That ambition could have toppled the transaction, but as it turned out the seller had read the sentiment correctly and the electricity price increase in combination with the fact that this was a clean-up trade resulted in plenty of demand.
KDIC, through its wholly-owned subsidiary Korea Resolution & Collection Corp, offered its remaining 8.7 million Kepco shares at a price between W30,576 and W31,850. The range translated into a discount of 0% to 4% versus Tuesday’s close of W31,850 and to put it into further context, the stock hasn’t finished above W30,500 since September 13.
But despite that, the bookrunners were able to fix the price at the top of that range for a 0% discount.
A strong reception from domestic Korean accounts played a big part in being able to move the price up the range and, according to one source, about 60% of the shares was allocated to Korean investors. However, the deal was also heavily subscribed by foreign investors across the range and could have been completed without any involvement by Korean investors at all, the source said. In all, about 80 foreign accounts participated in the deal.
There was no information about the breakdown between long-only money and hedge funds, but the top-10 orders were said to be skewed towards long-only investors.
The demand was not dissimilar to what KDIC saw for its previous block trade in Kepco just over a year ago. That deal was upsized by more than 100% but as a trade-off the price was fixed at the bottom of the marketing range.
The latest deal accounted for eight days of trading, based on the average daily volumes but excluding the heavy trading on Tuesday when close to 6 million Kepco shares changed hands.
The investor enthusiasm remained intact after the deal was completed with Kepco’s US-listed American depositary shares rising 6% to $14.96 in US trading overnight. The fact that the KDIC overhang has been removed may have contributed somewhat to the buying frenzy, although arguably analysts were already overwhelmingly positive on the Kepco stock in its own right.
Of the 32 analysts who cover the company, according to Bloomberg data, 29 have a “buy” rating on the stock and the current average 12-month target price of W37,100 implies a 16.5% upside from Tuesday’s close.
Citi, Deutsche Bank, Shinhan and Woori were joint bookrunners for the transaction. The same banks also arranged the Kepco block in 2012 and sources said they had been mandated for this final leg of the sell-down for quite some time.
Daewoo Shipbuilding
The second deal was done rather differently as it was offered at a fixed price. And hence investors only had to make one choice — take it or leave it. The deal launched slightly later than the Kepco block, at 3:30pm Hong Kong time and closed 15 minutes earlier at 6:45pm.

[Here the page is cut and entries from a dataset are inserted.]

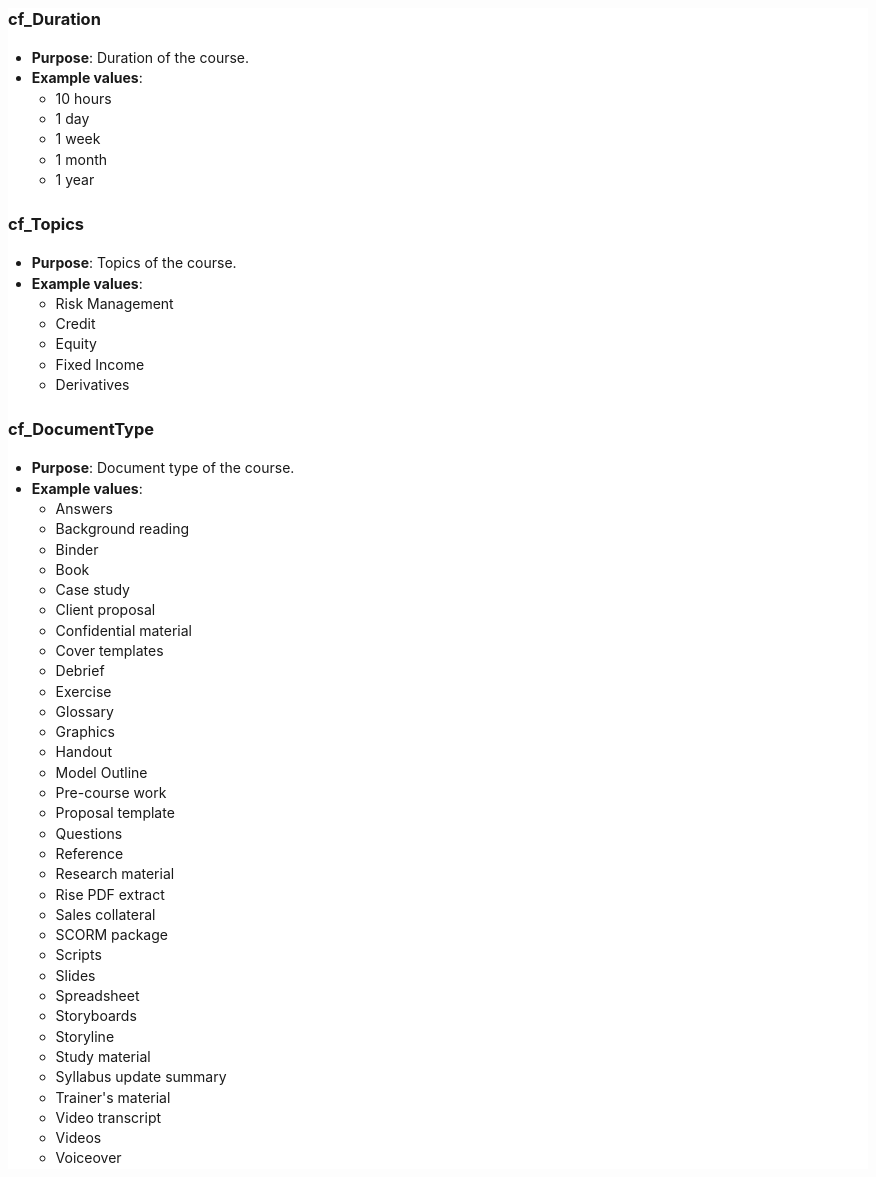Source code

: ### cf_Duration

-   **Purpose**: Duration of the course.
-   **Example values**:
    -   10 hours
    -   1 day
    -   1 week
    -   1 month
    -   1 year

### cf_Topics

-   **Purpose**: Topics of the course.
-   **Example values**:
    -   Risk Management
    -   Credit
    -   Equity
    -   Fixed Income
    -   Derivatives

### cf_DocumentType

-   **Purpose**: Document type of the course.
-   **Example values**:
    -   Answers
    -   Background reading
    -   Binder
    -   Book
    -   Case study
    -   Client proposal
    -   Confidential material
    -   Cover templates
    -   Debrief
    -   Exercise
    -   Glossary
    -   Graphics
    -   Handout
    -   Model Outline
    -   Pre-course work
    -   Proposal template
    -   Questions
    -   Reference
    -   Research material
    -   Rise PDF extract
    -   Sales collateral
    -   SCORM package
    -   Scripts
    -   Slides
    -   Spreadsheet
    -   Storyboards
    -   Storyline
    -   Study material
    -   Syllabus update summary
    -   Trainer's material
    -   Video transcript
    -   Videos
    -   Voiceover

The FSC offered to sell approximately 9.57 million shares, which accounted for 5% of Daewoo Shipbuilding and about 29% of the total stake it holds in the Korean shipbuilder.
The shares were offered at a price of W35,550 each, which translated into a 3.9% discount versus Tuesday’s close of W37,000. This is believed to have been the minimum price that the FSC — a consolidated policy-making body for all matters pertaining to supervision of the Korean financial industry — had approval to sell at.
Daewoo didn’t have as strong a day as Kepco before the launch. In fact, it ended 0.8% lower after trading off into the close and after gaining a combined 9.2% in the previous two days. However, it has had a good run this year amid a recovery in the industry and the accumulation of new orders. Before the deal it was up 36.3% year-to-date and was trading only slightly below the 2013 high of W38,400 that it hit in mid-October.
Still, the slight drop right before the transaction would have made the discount a bit more attractive.
A source said the deal was multiple times covered with orders from around 50 investors. About two-thirds of the demand came from domestic accounts, while foreign long-only and hedge fund investors made up the rest.
According to the source, the FSC has been looking to sell its 17.15% stake in Daewoo Shipbuilding in one piece through a trade sale. But since it isn’t a controlling stake and has no real strategic value, it hasn’t been able to find a buyer.
The block trade offered a chance to take some money off the table at least and it is reasonable to suspect that the FSC will return to the capital markets again to sell the rest in due course. It will still own about 12.15% of the company following this deal, which based on the placement price is worth about $782 million. Its remaining shares will be locked up for 90 days.
The deal was arranged by Credit Suisse and Hyundai Securities.